Uma usina de ideias velhas e ruins

Editorial Estadão

Em vez de resgatar a credibilidade fiscal, o governo e seus aliados no Congresso cogitam retomar ideias populistas e inúteis para conter preços de energia e de combustíveis

De tempos em tempos, discussões que pareciam vencidas no debate público voltam das cinzas para assombrar a sociedade. Um dos terrenos mais férteis para o nascedouro de ideias ruins está no setor elétrico e no mercado de combustíveis. Não é por acaso. Quanto mais complexo o problema, mais difícil é propor alternativas corretas para resolvê-lo, e quase sempre a solução mais fácil figura entre as piores. É nesse ambiente longe de ser simplório e contaminado por uma disputa eleitoral que o governo Jair Bolsonaro quer retomar medidas para segurar o reajuste do diesel e da conta de luz. A estratégia é mais do que conhecida, bem como seus efeitos ineficazes e perversos sobre os segmentos diretamente afetados e a economia como um todo.

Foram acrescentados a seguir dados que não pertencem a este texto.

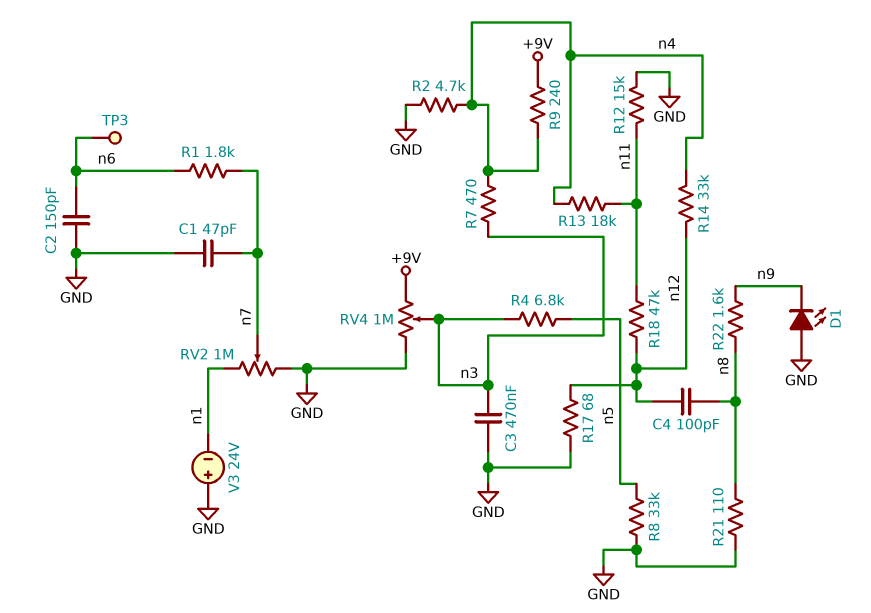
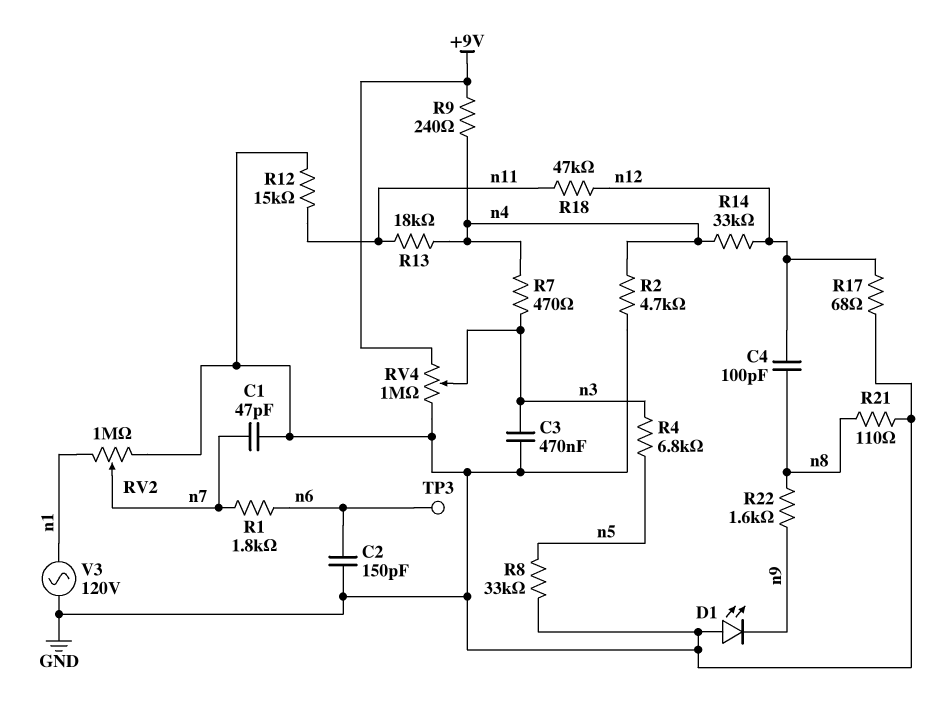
V3: 24V (plus GND, minus n1) -> AC 120V (GND, n1)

Como revelou o Estadão, em aceno aos caminhoneiros, base de apoio do presidente, a ala política do governo quer resgatar o subsídio para o diesel. A Câmara dos Deputados, por sua vez, trabalha para emplacar um projeto de lei que susta os reajustes nas tarifas de energia neste ano. Já a equipe econômica estuda uma forma de conter o aumento da conta de luz ao antecipar, de uma só vez, as receitas que a Eletrobras pagaria ao longo de 25 anos, de R$ 32 bilhões, para pagar descontos a grupos de interesse. As três iniciativas embutem a intenção de frear o avanço dos preços, fenômeno visto como uma pá de cal nas pretensões eleitorais de Bolsonaro. Em comum aos três casos está o fato de que são soluções velhas, caras, já testadas e que não vão resolver os problemas a que se destinam de forma definitiva.

O diesel talvez seja o exemplo mais evidente do equívoco que o governo pode estar prestes a cometer: resgatar um subsídio bilionário em troca de centavos a uma categoria composta por 750 mil profissionais à custa dos dividendos da Petrobras. A última vez em que a medida foi adotada foi na greve dos caminhoneiros de 2018. Como balanço final da política pública, pode-se dizer que foi parcialmente bem-sucedida. Embora tenha consumido R$ 9,5 bilhões em sete meses, o objetivo principal do plano foi atingido: acabou com o movimento que levou caos ao País por semanas. Os caminhoneiros certamente têm outra avaliação, já que o programa, criado para reduzir o valor do diesel em R$ 0,46, proporcionou uma queda bem inferior e metade do desconto se perdeu ao longo da cadeia.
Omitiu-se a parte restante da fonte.